Amazon has taken steps to minimize the impact of data leaks. In January, Amazon Web Services began encrypting all new data by default. While this action alone can’t stop breaches, it makes leaks less harmful to consumers, because hackers won’t be able to make sense of the data. Amazon’s products also prompt users to verify their identities before Amazon discloses personal information.
What does the future of data collection look like?
The utopian perspective is that consumers see their data has value and don’t provide it to companies freely, said Korte. “But as a species, we are probably far too lazy to do that. It’s nice to get show recommendations based on the last five you watched,” he said.
A positive and realistic future would consist of strong data regulations and the standard that companies can train algorithms on user data, but delete that data when the training is done, he said. If regulation isn’t possible, companies could benefit from having strong risk management. The threat of losing money through data breaches and fines could drive them to put the proper safeguards in place, he said.
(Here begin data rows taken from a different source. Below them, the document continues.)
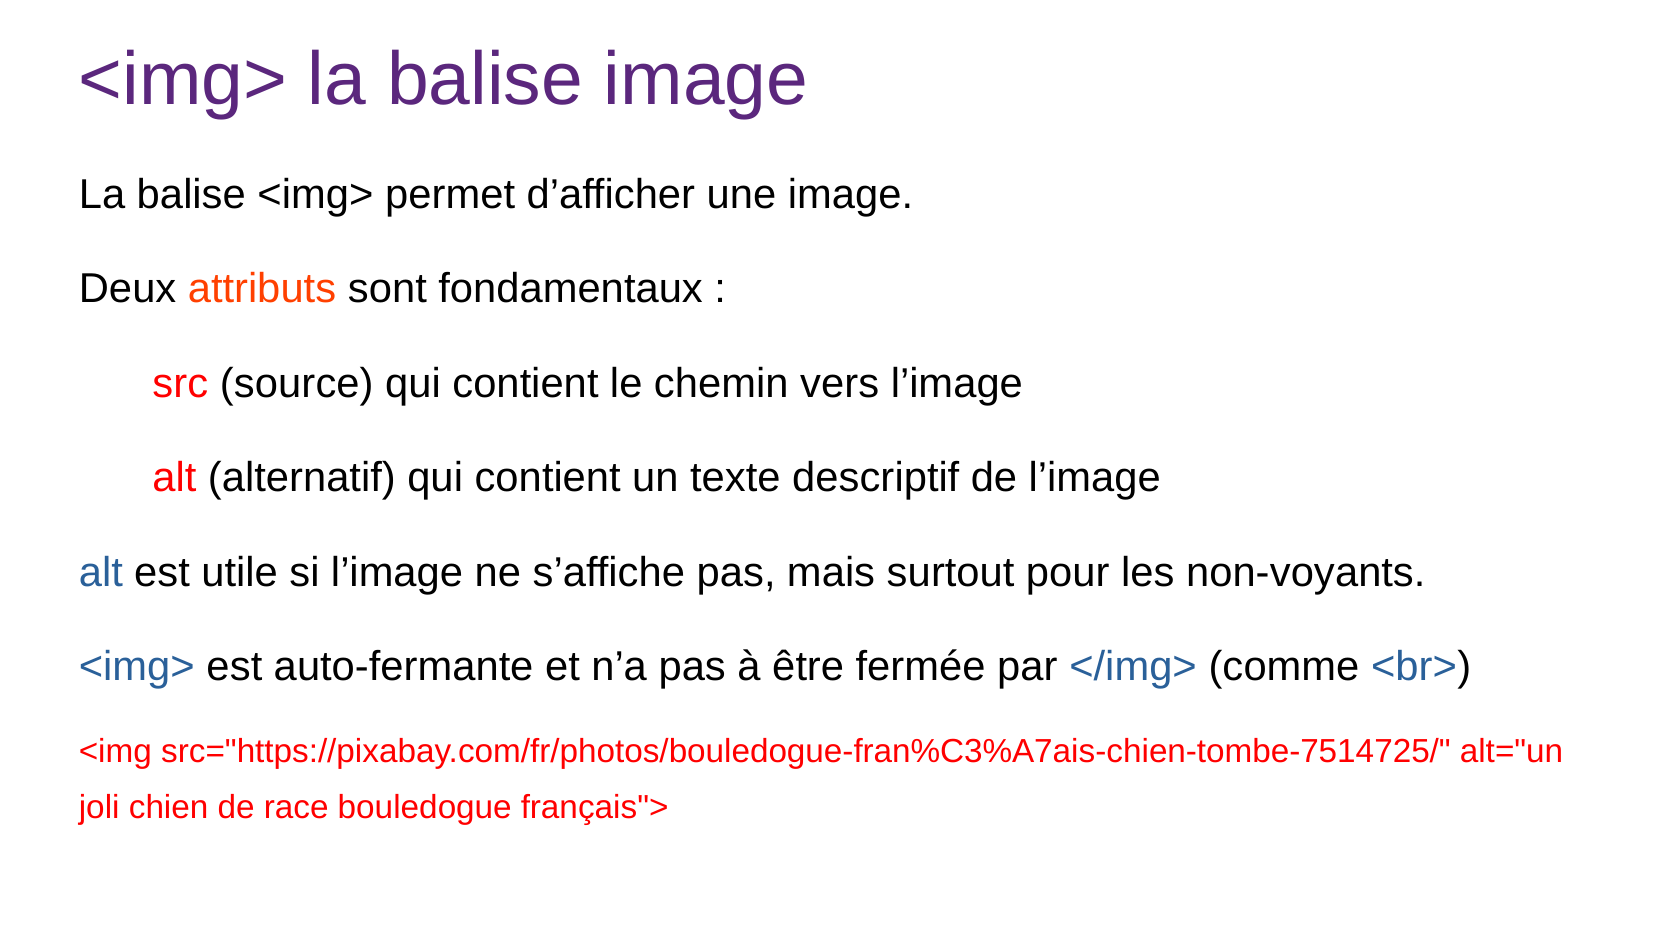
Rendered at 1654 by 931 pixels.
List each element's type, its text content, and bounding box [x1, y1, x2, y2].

title <img> la balise image [78, 36, 1556, 147]
text_box La balise <img> permet d’afficher une image. Deux attributs sont fondamentaux : src (source) qui contient le chemin vers l’image alt (alternatif) qui contient un texte descriptif de l’image alt est utile si l’image ne s’affiche pas, mais surtout pour les non-voyants. <img> est auto-fermante et n’a pas à être fermée par </img> (comme <br>) <img src="https://pixabay.com/fr/photos/bouledogue-fran%C3%A7ais-chien-tombe-7514725/" alt="un joli chien de race bouledogue français"> [78, 147, 1567, 826]
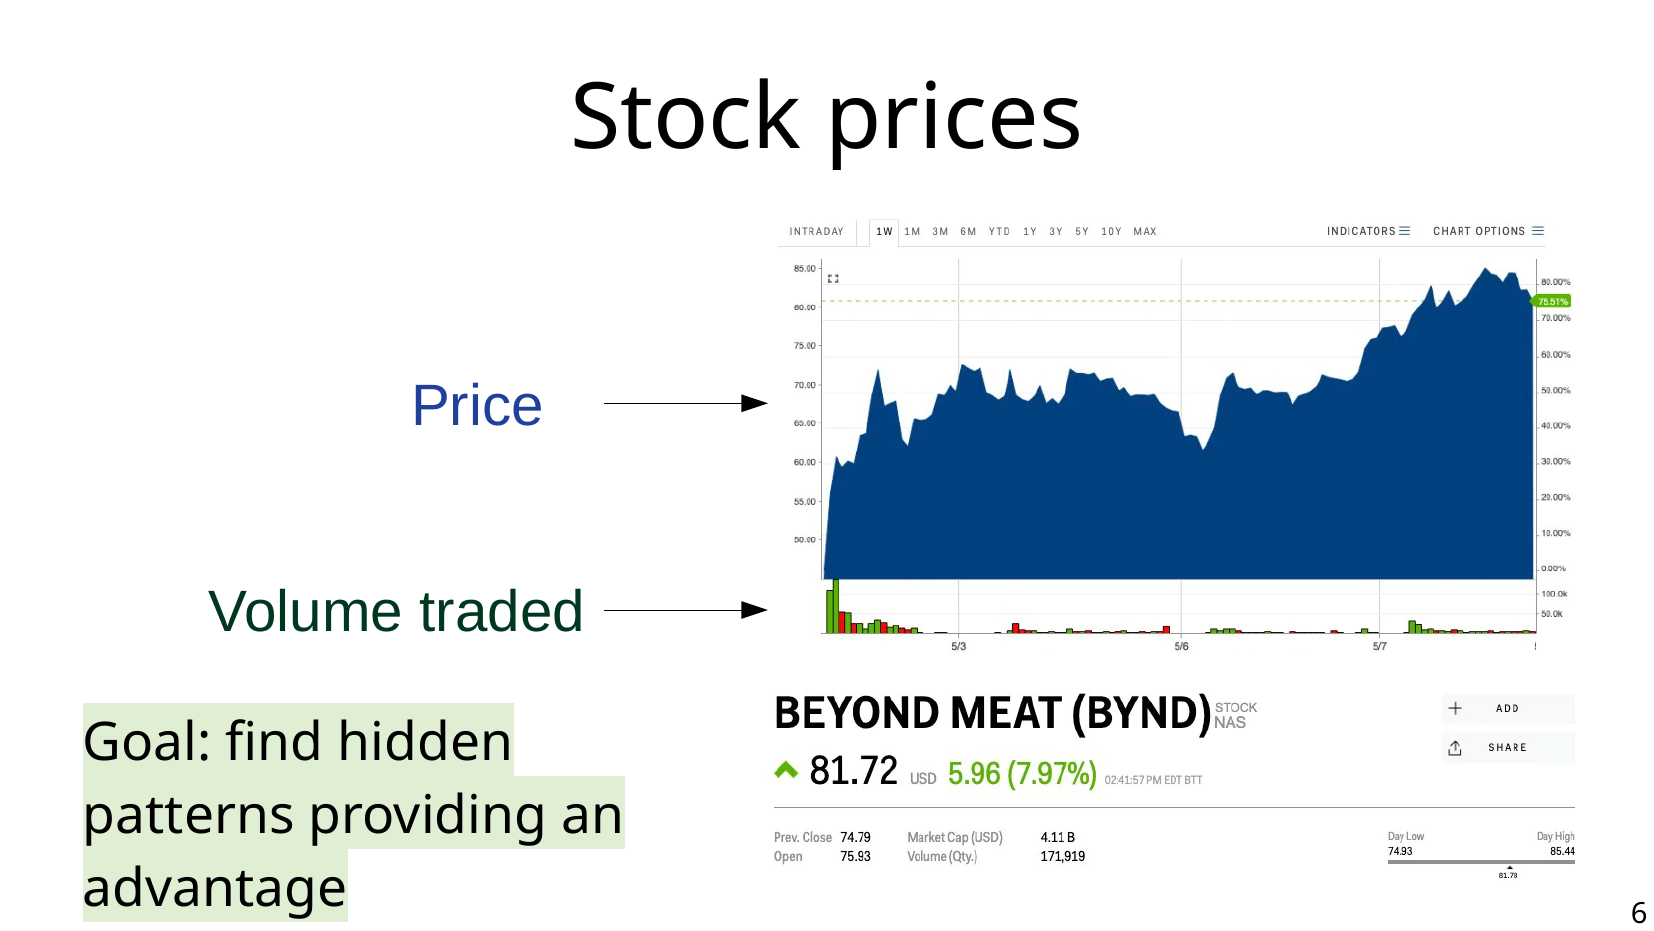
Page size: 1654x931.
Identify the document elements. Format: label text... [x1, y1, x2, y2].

picture [753, 209, 1604, 655]
list Goal: find hidden patterns providing an advantage [82, 703, 725, 923]
picture [749, 673, 1600, 890]
title Stock prices [82, 1, 1571, 226]
text_box Price [0, 364, 559, 464]
text_box Volume traded [37, 571, 601, 659]
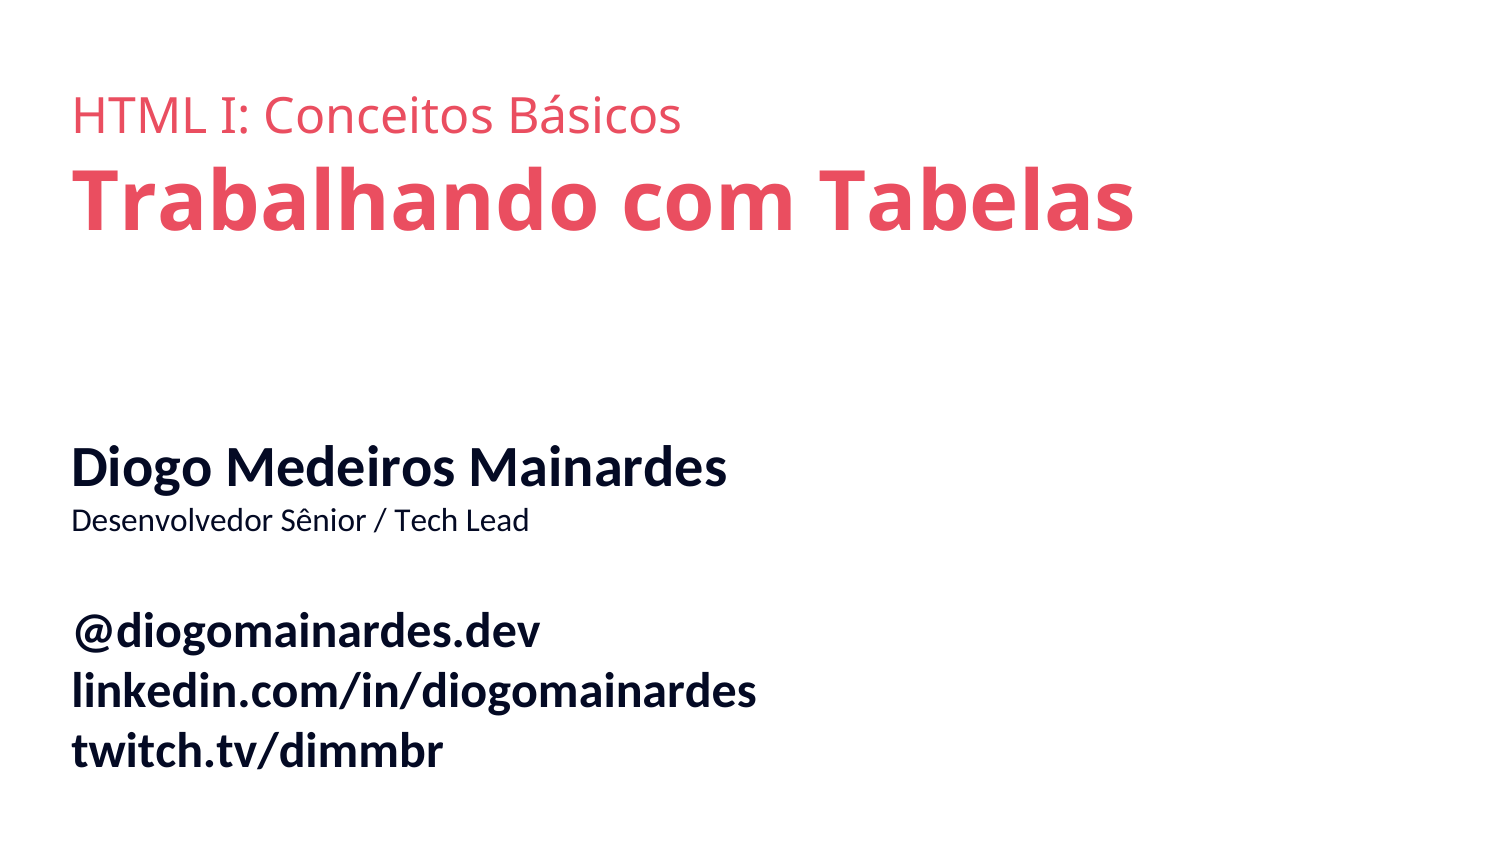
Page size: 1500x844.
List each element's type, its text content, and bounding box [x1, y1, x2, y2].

text_box HTML I: Conceitos Básicos [56, 59, 1368, 139]
text_box Trabalhando com Tabelas [56, 117, 1404, 435]
text_box Diogo Medeiros Mainardes Desenvolvedor Sênior / Tech Lead @diogomainardes.dev linkedin.com/in/diogomainardes twitch.tv/dimmbr [56, 435, 1166, 791]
It is likely companies will expand their categories of data collection, with biometrics as a possible new territory, said Werbach. Biometrics include fingerprints, DNA, facial recognition and voice cadence, among other identifiable biographic data. The prevalence of smart devices has already popularized the use of biometrics as passwords—opening an iPhone via a fingerprint or facial scan, for example—but the concern is in how else companies could use this data.
“We are as close as we’ve ever been to a privacy law in the U.S.,” Werbach told Observer. A bill with bipartisan support that would have established privacy rights and oversight mechanisms died in Congress last year, but many individual states are beginning to enforce similar measures.